I've noted that NUMALGEBRA (⇒), or ALGEBRA (⇐), in general, cannot be adequately defined without the notion of SETS. The SOLUTION to an ALGEBRAIC PROBLEM -- whatever the ALGEBRA (⇐) -- is a SET OF MEMBERS, each ELEMENT SATISFYING THE CONDITION OF THE PROBLEM. But I don't know where you will find this today in any text, article, paper, etc.
Curiouser and curioser (as Alice said), you find it in ancient Egyptian hieroglypics on clay or papyrus. The Egyptian word was "aha", meaning "heap". So, the "backwards" number or numbers sought by Egyptian priests (to understand the future from the past) was a member of a heap or a set.
We know this from the Rhind Papyrus (circa 1650 B.C.) in The British Museum in London. Here is a translation of one of its "aha" problems:
"Problem 24: A quantity and its 1/7 added together become 19. What is the quantity?Assume 7. 1 1/7 of 7 is 8. As many times as 8 must be multiplied to give 19, so many times 7 must be multiplied to give the required number."

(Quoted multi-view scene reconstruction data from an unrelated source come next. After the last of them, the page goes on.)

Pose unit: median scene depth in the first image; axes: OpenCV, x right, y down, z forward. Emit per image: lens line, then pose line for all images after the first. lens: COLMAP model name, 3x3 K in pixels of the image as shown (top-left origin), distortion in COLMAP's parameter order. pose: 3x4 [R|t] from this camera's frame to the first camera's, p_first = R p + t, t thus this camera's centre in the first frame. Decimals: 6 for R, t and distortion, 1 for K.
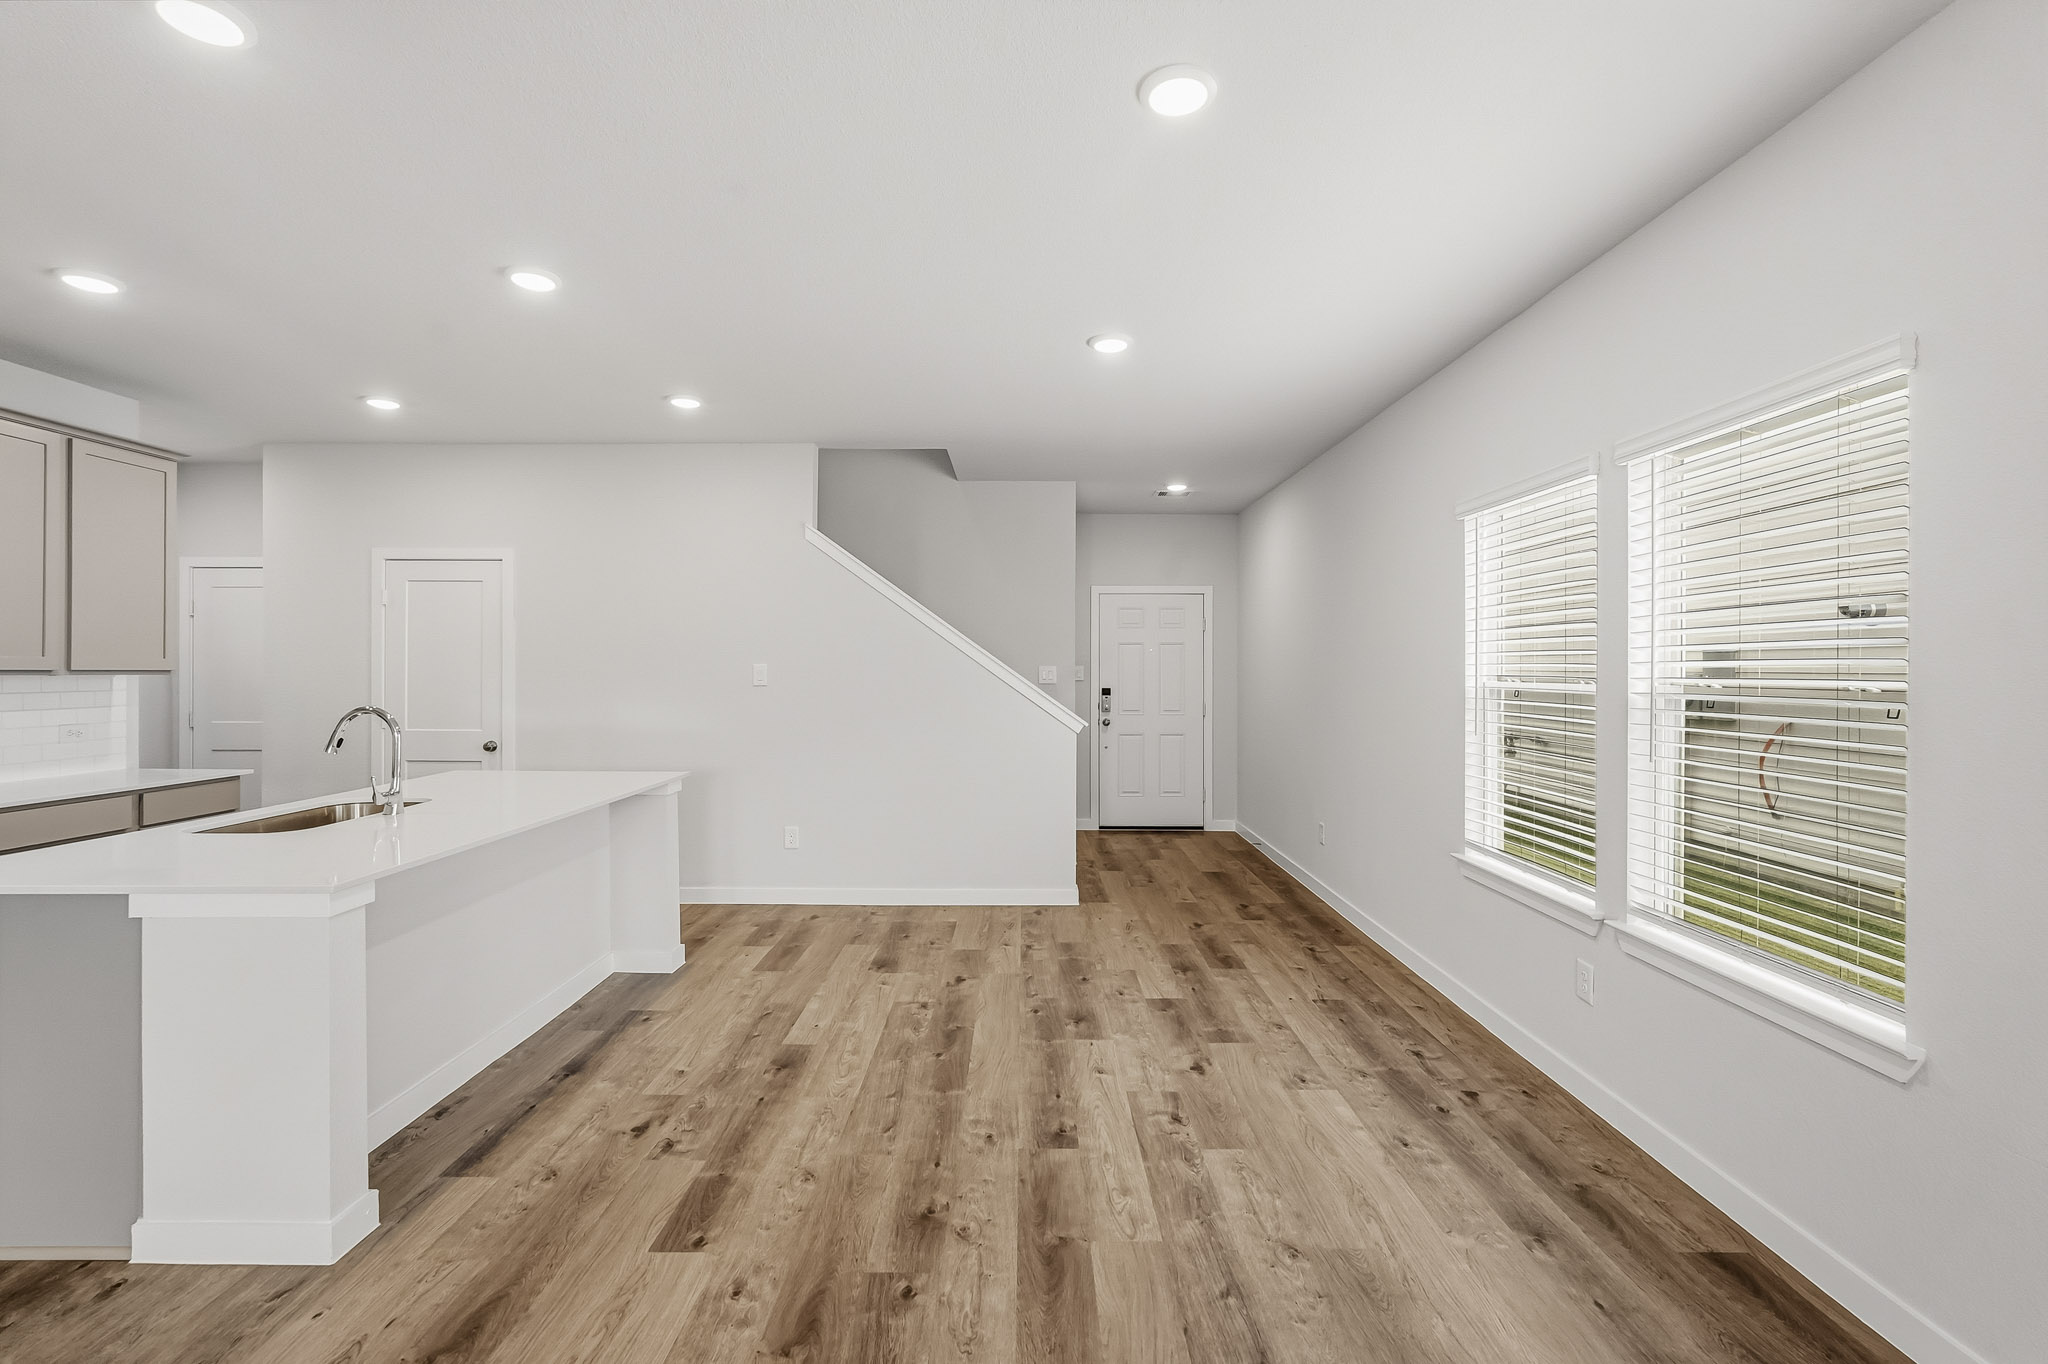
lens RADIAL K [[906.3, 0, 1021.1], [0, 906.3, 677.7], [0, 0, 1]] dist [-0.018713, 0.008801]
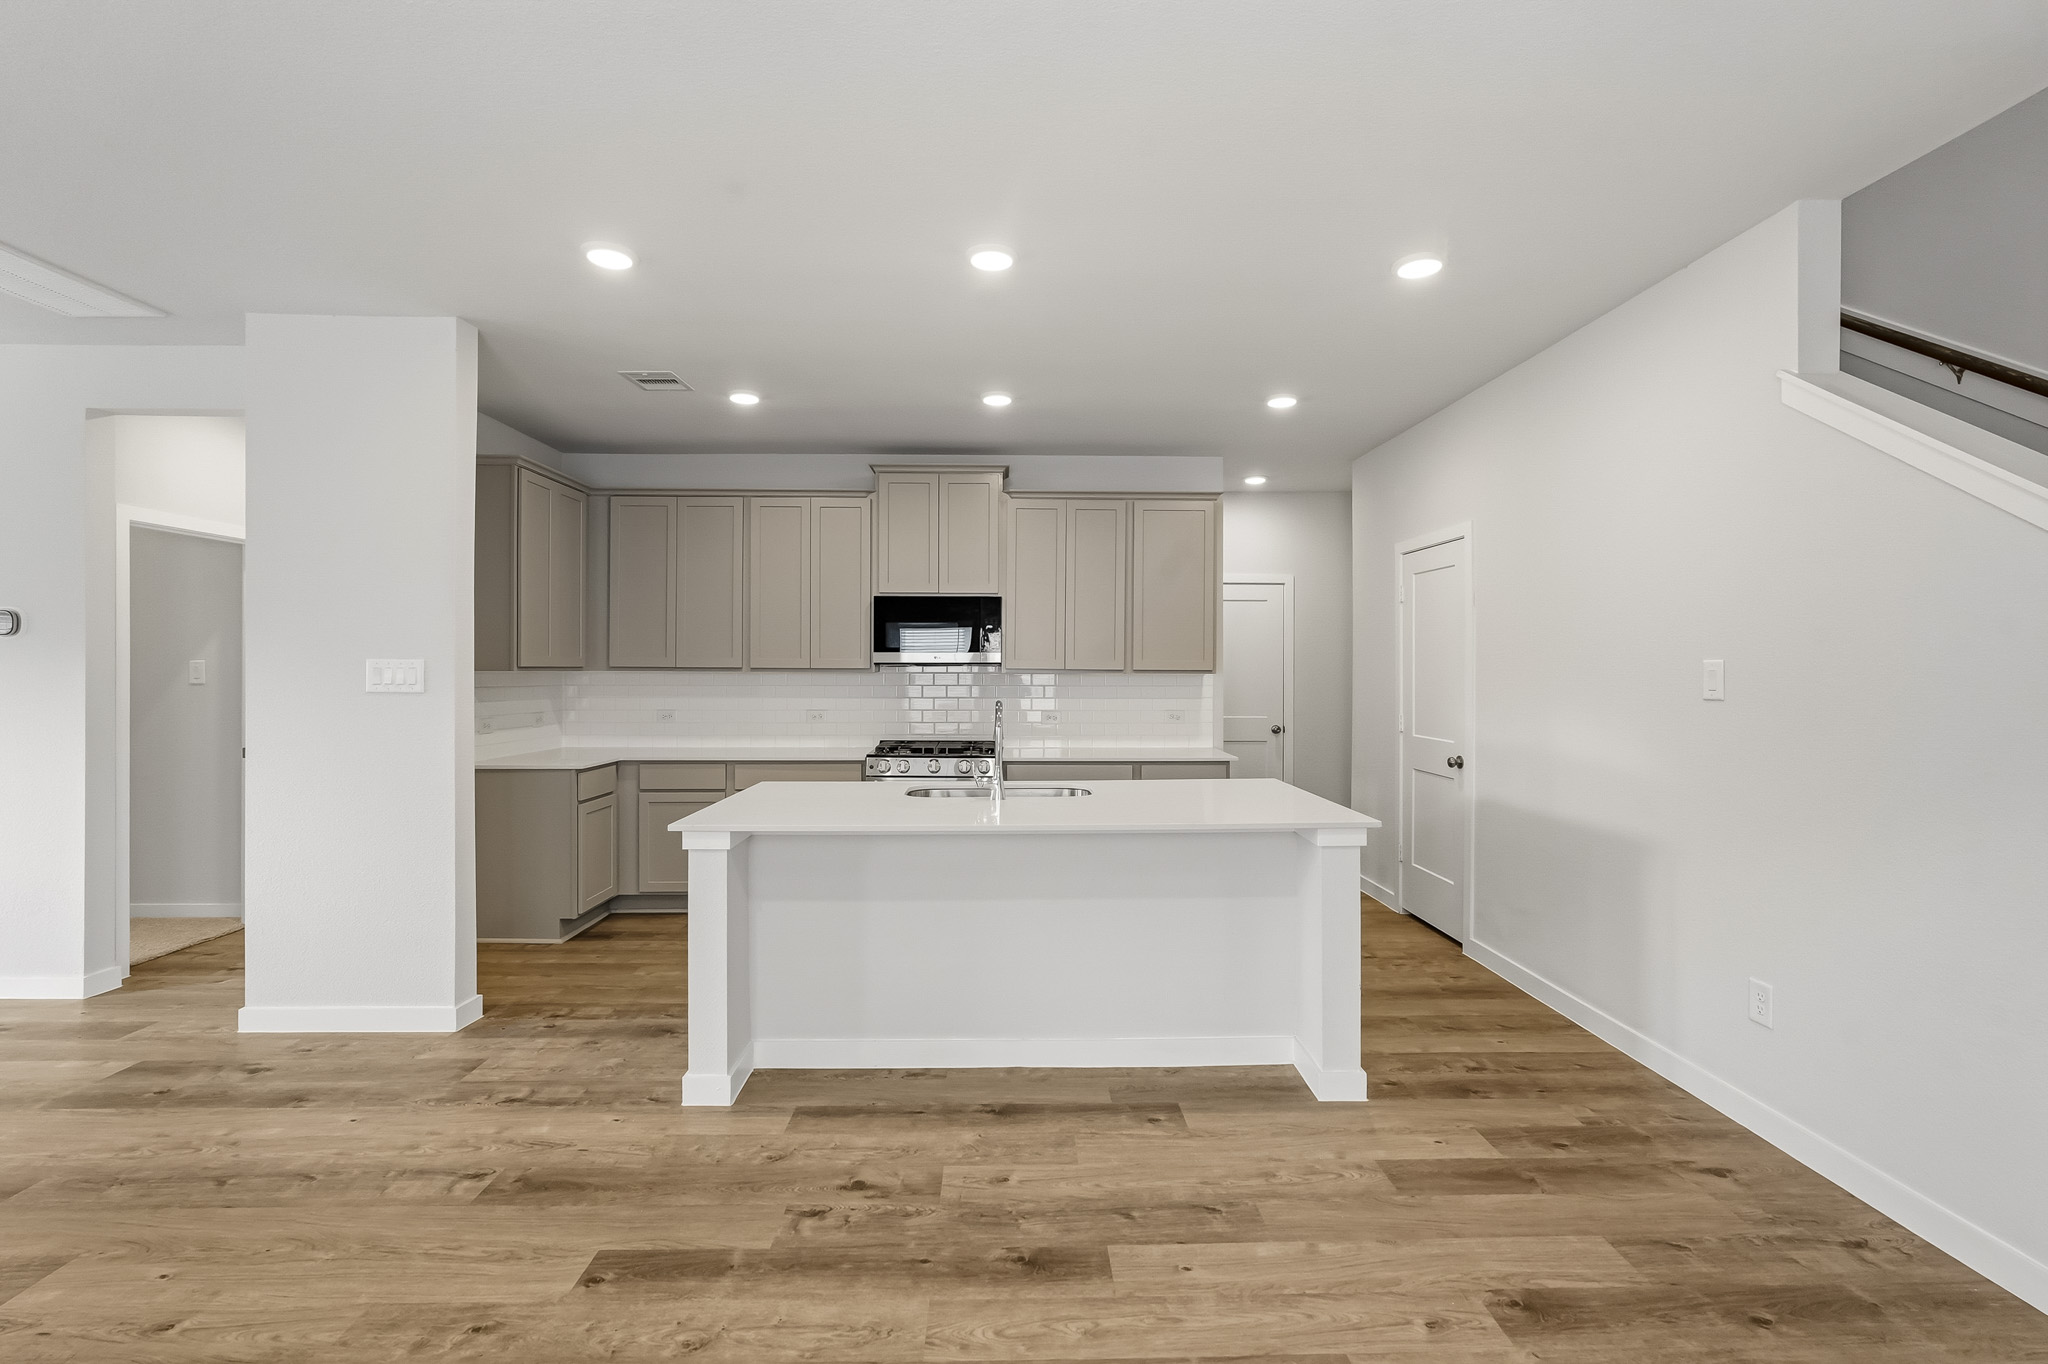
lens RADIAL K [[906.3, 0, 1021.1], [0, 906.3, 677.7], [0, 0, 1]] dist [-0.018713, 0.008801]
pose [[0.025260, 0.007677, -0.999651, 0.365574], [-0.011319, 0.999909, 0.007393, -0.005100], [0.999617, 0.011128, 0.025345, 0.893710]]
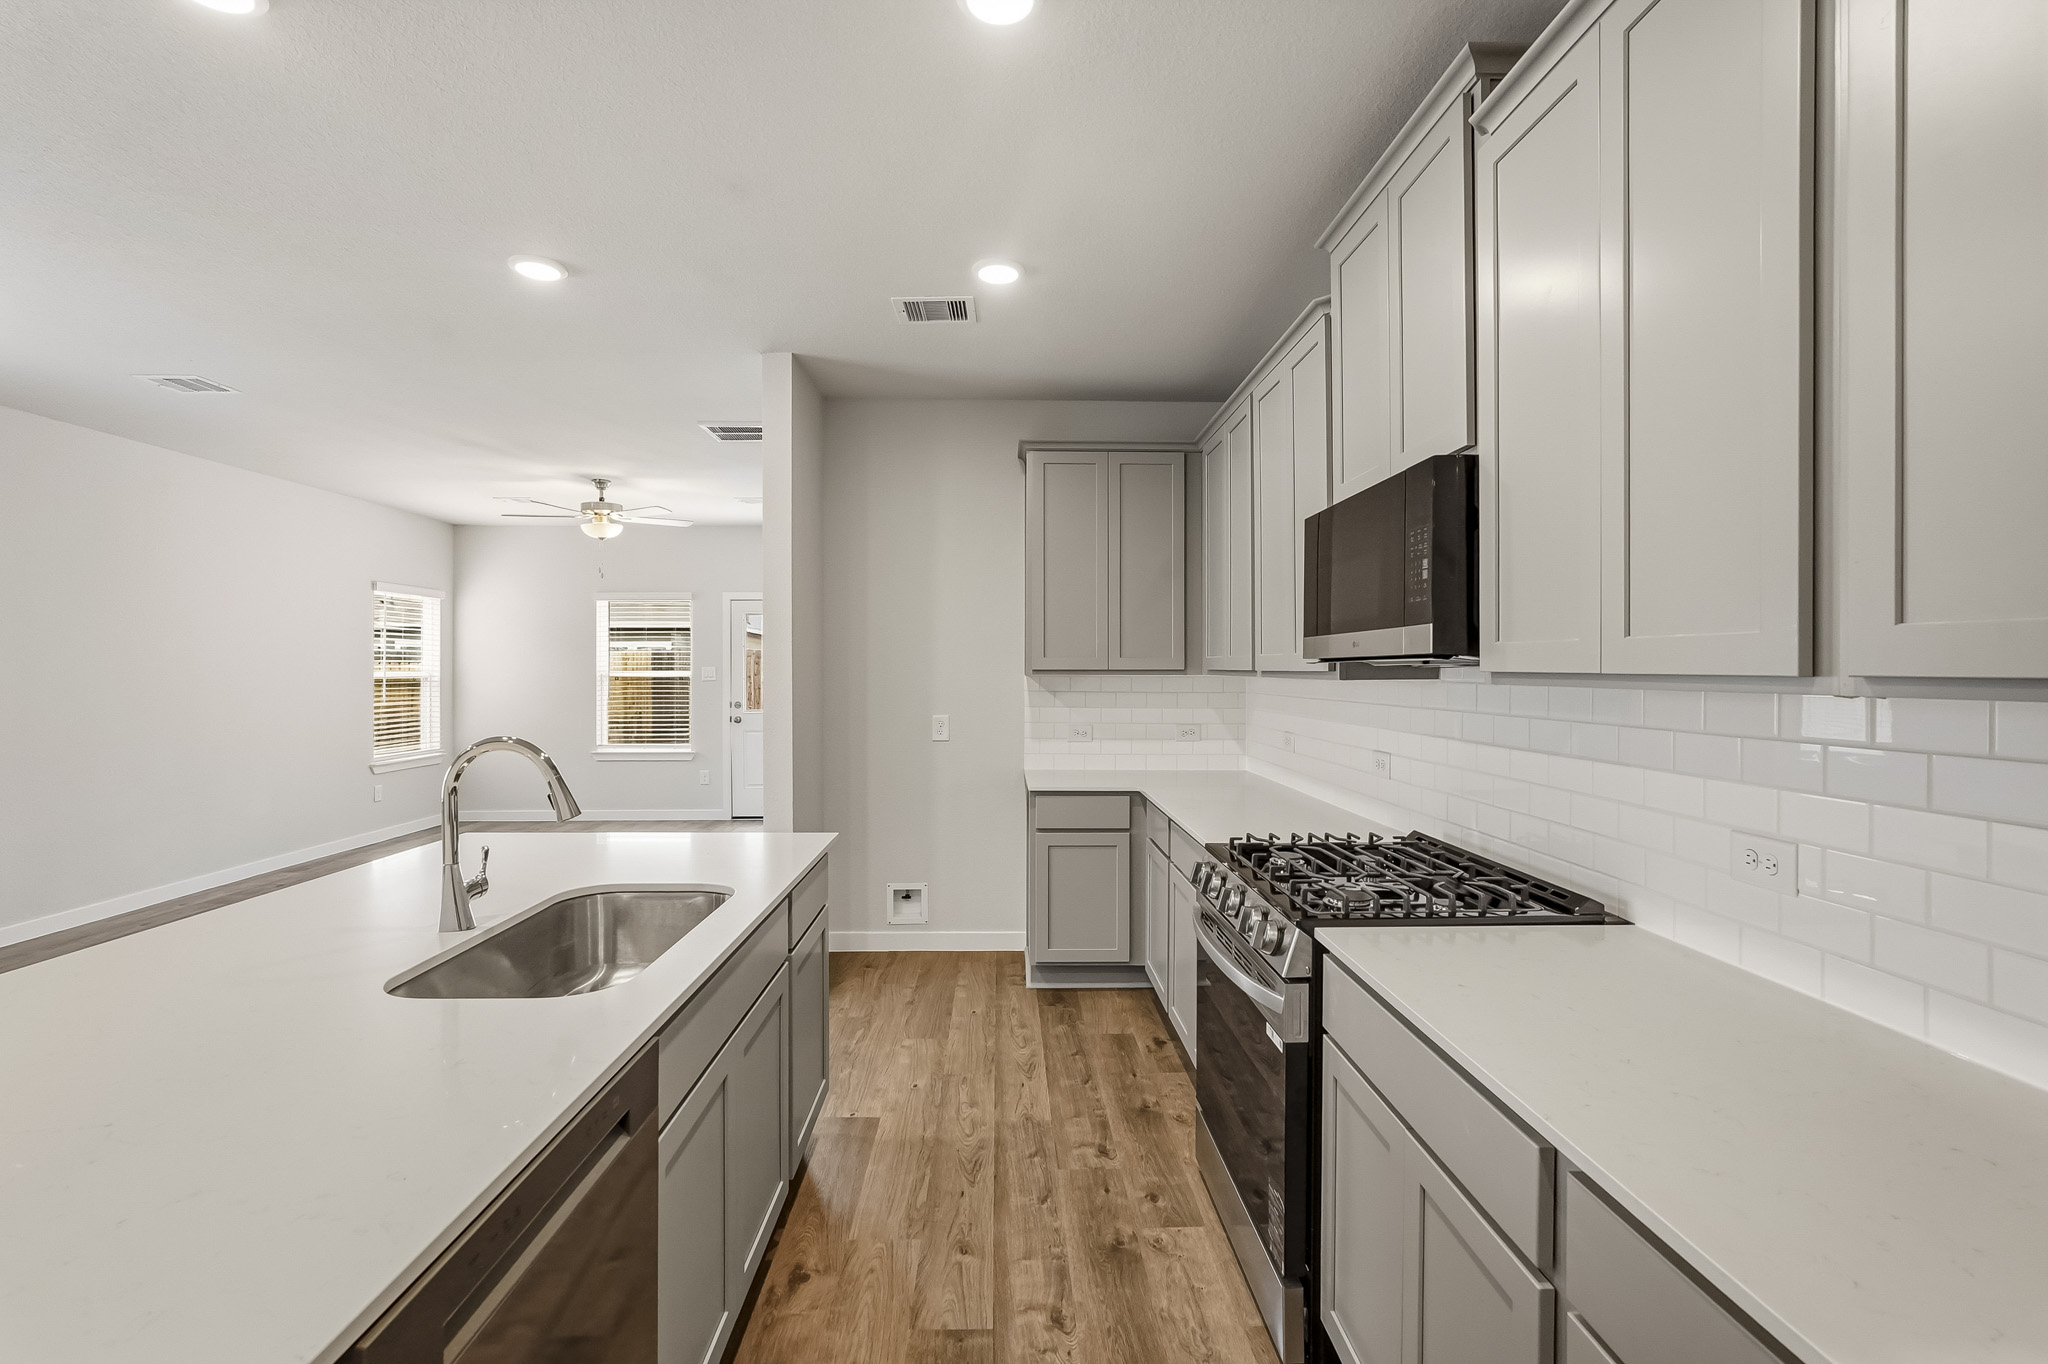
lens RADIAL K [[906.3, 0, 1021.1], [0, 906.3, 677.7], [0, 0, 1]] dist [-0.018713, 0.008801]
pose [[-0.999654, -0.001315, -0.026259, -0.925630], [-0.001811, 0.999820, 0.018867, -0.017053], [0.026229, 0.018908, -0.999477, 1.404648]]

This is "rhetorical algebra" -- the first stage of algebra (⇐) formulated in words. In the second stage, "syncopated algebra", Latin words were abbreviated, such as eq for "equus", Latin for "equal.
In third stage "symbolic algebra", we can write:
x + x/7 = 19 → 8x/7 = 19 → 8x = 7 · 19 = 133 → 8x = 133 → x = 133/8. Proof: 133/8 + 133/(7 · 8) = 133/8 + 19/8 = 152/8 = 19.